Chilling winds blow between Turkey, Russia and Iran in Syria

Chilling winds blow between Turkey, Russia and Iran in Syria

The Russian Defense Ministry did not confirm claims posted on some websites about destroyed airplanes in the Russia-operated Hmeimim air base in Syria on New Year’s Eve but on Jan. 5, Russian officials did say two soldiers had been killed in a rocket attack.

On Jan. 8, Moscow said 10 armed drones had attacked the same base on Jan. 7, while another three were directed against the Russian naval station at Tartus on the Mediterranean Sea. The prime suspect was the Al-Qaeda affiliated jihadist group Ahrar al-Sham, according to a number of news sites.

On Jan. 9, the Turkish Foreign Ministry called Russian Ambassador Aleksey Yerhov and Iranian Ambassador Bahman Hosseinpour in a bid to stop the Syrian regime attacking “moderate opposition” forces around the Syrian town of Idlib. According to a de-escalation of hostilities agreement between the three countries concerning the Northwestern town, which lies close to the Turkish border, “moderate opposition” means rebel groups other than Al-Qaeda and Islamic State of Iraq and Levant (ISIL) affiliated ones, groups that fall under the umbrella of Turkey-backed Free Syria Army (FSA).

According to that agreement, Turkey is expected to stop FSA attacks on Syrian regime forces loyal to Bashar al-Assad while Russia and Iran are expected to prevent the Syrian Army and pro-Iran militia from attacking the FSA. The idea is to clear the region of the above-mentioned “terrorist elements.”

One major factor behind escalating tension between the three partners, which were able to successfully decrease (in relative terms) tensions through the Astana talks, was the Syrian army’s operation to take back the military airport of Abu Duhour, which is southeast of Idlib. FSA sources claim that the FSA controls the airport, “not the bad ones.”

Ankara fears that if the Syrian army take back the airport, the FSA will be unable to stop the People’s Protection Units (YPG) from advancing towards the Turkish border. The YPG is the Syrian armed wing of the Democratic Union Party (PYD), which is an extension of the Kurdistan Workers’ Party (PKK), a group that has been fighting the Turkish state for more than three decades. The U.S. Central Command (CENTCOM) has been cooperating with the YPG as part of the Syrian Democratic Forces (SDF) in the fight against ISIL, despite objections from NATO partner Turkey, which has been offering its cooperation.
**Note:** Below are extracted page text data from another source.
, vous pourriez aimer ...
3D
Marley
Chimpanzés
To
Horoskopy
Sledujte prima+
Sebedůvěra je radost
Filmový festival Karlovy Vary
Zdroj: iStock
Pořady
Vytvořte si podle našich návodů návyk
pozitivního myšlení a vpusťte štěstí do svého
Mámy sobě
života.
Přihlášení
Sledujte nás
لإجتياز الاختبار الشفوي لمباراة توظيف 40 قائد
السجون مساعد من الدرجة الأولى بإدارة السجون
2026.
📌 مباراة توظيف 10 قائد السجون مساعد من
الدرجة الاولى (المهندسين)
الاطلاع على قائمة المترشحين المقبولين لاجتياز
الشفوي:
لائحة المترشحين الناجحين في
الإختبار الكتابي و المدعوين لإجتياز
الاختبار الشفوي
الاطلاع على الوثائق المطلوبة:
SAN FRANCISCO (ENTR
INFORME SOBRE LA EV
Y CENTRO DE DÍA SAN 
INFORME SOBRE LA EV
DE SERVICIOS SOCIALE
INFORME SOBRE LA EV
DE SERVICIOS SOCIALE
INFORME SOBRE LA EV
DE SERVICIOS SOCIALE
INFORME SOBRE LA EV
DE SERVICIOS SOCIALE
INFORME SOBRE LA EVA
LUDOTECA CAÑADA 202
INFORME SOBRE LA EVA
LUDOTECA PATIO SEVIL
It is complicated, Turkish Foreign Minister Mevlüt Çavuşoğlu told semi-official Anadolu Agency early on Jan. 10. He also said Turkey had kept its promises in the ceasefire deal for Idlib but that Damascus should not hide behind Russia and Iran to launch attacks. In the meantime, the Turkish Foreign Ministry called the Iranian ambassador again on the same subject.

At around the same time Reuters quoted the Russian Defense Ministry newspaper the Krasnaya Zvezda as saying Minister Sergey Shoygu had sent letters to Turkish Chief of General Staff Hulusi Akar and head of Turkey’s National Intelligence Agency (MİT) Hakan Fidan, claiming that the drones used in the attacks against the Hmeimim base originated from zones supposedly under Turkish control.
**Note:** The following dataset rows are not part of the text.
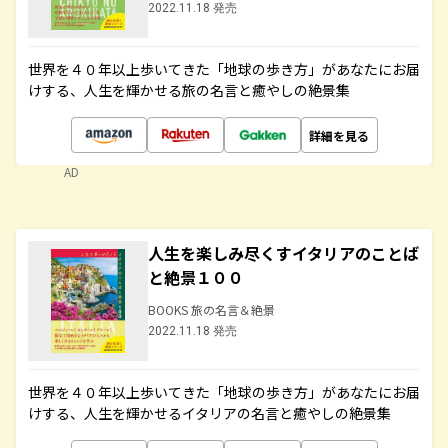
2022.11.18 発売
世界を４０年以上歩いてきた「地球の歩き方」があなたにお届
けする、人生を輝かせる旅の名言と癒やしの絶景集
詳細を見る
AD
人生を楽しみ尽くすイタリアのことば
と絶景１００
BOOKS 旅の名言＆絶景
2022.11.18 発売
世界を４０年以上歩いてきた「地球の歩き方」があなたにお届
けする、人生を輝かせるイタリアの名言と癒やしの絶景集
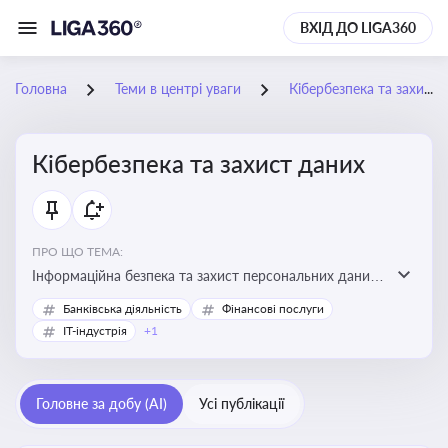
ВХІД ДО LIGA360
Головна
Теми в центрі уваги
Кібербезпека та захист даних
Кібербезпека та захист даних
ПРО ЩО ТЕМА:
Інформаційна безпека та захист персональних даних
на підприємстві
Банківська діяльність
Фінансові послуги
IT-індустрія
+1
Головне за добу (AI)
Усі публікації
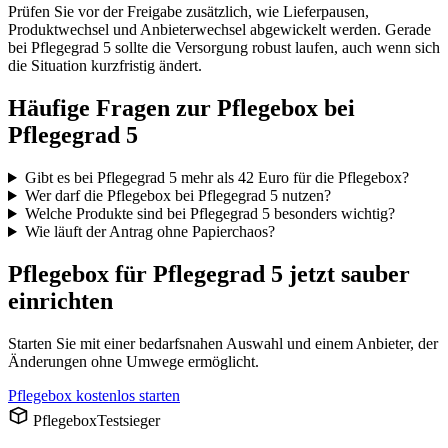
Prüfen Sie vor der Freigabe zusätzlich, wie Lieferpausen,
Produktwechsel und Anbieterwechsel abgewickelt werden. Gerade
bei Pflegegrad 5 sollte die Versorgung robust laufen, auch wenn sich
die Situation kurzfristig ändert.
Häufige Fragen zur Pflegebox bei
Pflegegrad 5
Gibt es bei Pflegegrad 5 mehr als 42 Euro für die Pflegebox?
Wer darf die Pflegebox bei Pflegegrad 5 nutzen?
Welche Produkte sind bei Pflegegrad 5 besonders wichtig?
Wie läuft der Antrag ohne Papierchaos?
Pflegebox für Pflegegrad 5 jetzt sauber
einrichten
Starten Sie mit einer bedarfsnahen Auswahl und einem Anbieter, der
Änderungen ohne Umwege ermöglicht.
Pflegebox kostenlos starten
Pflegebox
Testsieger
Russian and Iranian Foreign Ministers Sergey Lavrov and Javad Zarif have reportedly spoken about the developments of these developments, which have caused chilling winds to blow ahead of a key meeting between government and opposition factions in the Syrian civil war in the Russian Black Sea coastal town of Sochi on Jan. 29-30. Diplomatic sources say despite the lack of any scheduled meeting as of yesterday, the presidents of the three countries Recep Tayyip Erdoğan, Vladimir Putin and Hassan Rouhani, may well meet before the Sochi summit in order to put things back on track before the Geneva peace talks begin.